The required answer is each line in the entries below where "Aeronáutica" occurs.

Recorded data
┏━━
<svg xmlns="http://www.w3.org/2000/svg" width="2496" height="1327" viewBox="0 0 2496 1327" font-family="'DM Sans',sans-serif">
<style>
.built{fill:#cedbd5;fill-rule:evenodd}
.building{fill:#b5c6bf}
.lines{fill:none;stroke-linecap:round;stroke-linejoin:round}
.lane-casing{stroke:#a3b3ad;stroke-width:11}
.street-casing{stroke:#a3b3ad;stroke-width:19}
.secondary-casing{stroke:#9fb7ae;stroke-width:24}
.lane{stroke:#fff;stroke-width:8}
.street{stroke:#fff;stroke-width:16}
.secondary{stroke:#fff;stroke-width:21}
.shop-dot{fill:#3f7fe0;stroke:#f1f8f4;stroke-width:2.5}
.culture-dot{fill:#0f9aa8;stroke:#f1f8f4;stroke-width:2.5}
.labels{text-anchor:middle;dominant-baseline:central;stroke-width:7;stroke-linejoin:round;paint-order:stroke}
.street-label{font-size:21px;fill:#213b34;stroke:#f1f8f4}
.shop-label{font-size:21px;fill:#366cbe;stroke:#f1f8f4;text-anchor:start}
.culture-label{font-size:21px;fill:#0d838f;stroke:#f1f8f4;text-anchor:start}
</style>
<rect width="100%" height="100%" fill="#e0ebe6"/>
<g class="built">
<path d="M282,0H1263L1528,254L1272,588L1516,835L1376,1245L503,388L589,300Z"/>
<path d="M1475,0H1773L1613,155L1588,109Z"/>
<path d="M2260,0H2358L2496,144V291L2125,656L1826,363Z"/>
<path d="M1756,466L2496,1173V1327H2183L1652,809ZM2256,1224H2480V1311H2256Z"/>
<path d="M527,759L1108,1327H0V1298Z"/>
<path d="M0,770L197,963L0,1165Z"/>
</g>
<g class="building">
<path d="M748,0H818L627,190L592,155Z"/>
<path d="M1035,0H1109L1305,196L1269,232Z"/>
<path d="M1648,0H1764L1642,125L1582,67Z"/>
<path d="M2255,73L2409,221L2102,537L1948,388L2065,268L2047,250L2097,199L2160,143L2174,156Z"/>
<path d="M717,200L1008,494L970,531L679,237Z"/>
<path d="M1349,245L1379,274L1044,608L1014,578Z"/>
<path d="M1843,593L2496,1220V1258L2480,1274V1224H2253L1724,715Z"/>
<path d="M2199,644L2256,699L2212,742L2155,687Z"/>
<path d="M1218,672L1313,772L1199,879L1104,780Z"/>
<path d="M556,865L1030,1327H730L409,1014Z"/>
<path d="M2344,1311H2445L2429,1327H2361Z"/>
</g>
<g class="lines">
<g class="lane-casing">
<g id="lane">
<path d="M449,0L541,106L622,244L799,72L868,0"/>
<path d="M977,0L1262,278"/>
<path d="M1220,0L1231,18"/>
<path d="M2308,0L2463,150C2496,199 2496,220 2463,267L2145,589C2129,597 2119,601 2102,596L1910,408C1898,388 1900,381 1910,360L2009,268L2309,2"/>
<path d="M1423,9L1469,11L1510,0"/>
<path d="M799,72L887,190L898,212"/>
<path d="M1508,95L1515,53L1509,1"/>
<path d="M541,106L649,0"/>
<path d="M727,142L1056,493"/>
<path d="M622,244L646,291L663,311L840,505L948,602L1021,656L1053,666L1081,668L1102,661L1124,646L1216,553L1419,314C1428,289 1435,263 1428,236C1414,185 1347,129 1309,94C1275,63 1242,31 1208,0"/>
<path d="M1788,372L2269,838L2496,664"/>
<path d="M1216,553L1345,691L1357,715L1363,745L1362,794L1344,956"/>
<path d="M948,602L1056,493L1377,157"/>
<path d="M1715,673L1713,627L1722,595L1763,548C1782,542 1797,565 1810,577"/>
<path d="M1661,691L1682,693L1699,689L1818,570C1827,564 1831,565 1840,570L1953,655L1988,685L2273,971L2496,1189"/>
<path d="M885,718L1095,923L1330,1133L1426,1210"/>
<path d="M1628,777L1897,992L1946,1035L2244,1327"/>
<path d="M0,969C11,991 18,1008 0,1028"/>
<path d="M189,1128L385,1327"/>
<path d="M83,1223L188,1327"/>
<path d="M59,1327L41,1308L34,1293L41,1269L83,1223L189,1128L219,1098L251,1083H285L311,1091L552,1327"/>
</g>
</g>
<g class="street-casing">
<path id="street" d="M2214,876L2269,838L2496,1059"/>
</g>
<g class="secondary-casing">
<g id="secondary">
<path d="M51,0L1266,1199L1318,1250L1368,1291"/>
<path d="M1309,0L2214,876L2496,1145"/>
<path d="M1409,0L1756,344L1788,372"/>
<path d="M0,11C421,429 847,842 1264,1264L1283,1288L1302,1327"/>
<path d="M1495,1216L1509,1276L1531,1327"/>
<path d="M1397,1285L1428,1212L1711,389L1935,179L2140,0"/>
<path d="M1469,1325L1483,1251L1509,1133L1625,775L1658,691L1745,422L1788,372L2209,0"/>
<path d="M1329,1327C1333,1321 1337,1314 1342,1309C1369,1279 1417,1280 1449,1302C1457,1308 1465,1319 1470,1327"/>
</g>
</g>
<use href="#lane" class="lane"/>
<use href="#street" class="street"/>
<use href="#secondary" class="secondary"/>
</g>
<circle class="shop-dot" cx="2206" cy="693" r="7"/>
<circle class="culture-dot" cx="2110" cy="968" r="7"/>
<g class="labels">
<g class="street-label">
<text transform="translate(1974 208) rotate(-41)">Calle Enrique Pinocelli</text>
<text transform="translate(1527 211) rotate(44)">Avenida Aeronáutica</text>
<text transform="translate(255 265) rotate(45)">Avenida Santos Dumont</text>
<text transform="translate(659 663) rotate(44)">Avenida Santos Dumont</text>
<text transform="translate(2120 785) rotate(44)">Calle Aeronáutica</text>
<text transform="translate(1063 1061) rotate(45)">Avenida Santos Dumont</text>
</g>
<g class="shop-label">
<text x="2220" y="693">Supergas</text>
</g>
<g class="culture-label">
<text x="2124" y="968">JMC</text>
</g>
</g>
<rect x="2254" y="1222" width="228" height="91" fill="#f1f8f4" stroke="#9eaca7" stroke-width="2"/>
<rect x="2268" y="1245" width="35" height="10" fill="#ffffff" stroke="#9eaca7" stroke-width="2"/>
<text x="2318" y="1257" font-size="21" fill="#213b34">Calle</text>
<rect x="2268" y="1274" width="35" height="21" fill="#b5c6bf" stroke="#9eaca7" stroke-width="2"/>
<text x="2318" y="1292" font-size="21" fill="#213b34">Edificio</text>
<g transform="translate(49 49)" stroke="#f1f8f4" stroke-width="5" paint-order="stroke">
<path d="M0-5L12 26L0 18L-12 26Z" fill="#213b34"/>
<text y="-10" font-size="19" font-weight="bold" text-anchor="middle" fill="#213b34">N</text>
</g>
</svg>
┗━━
Solution:
<text transform="translate(1527 211) rotate(44)">Avenida Aeronáutica</text>
<text transform="translate(2120 785) rotate(44)">Calle Aeronáutica</text>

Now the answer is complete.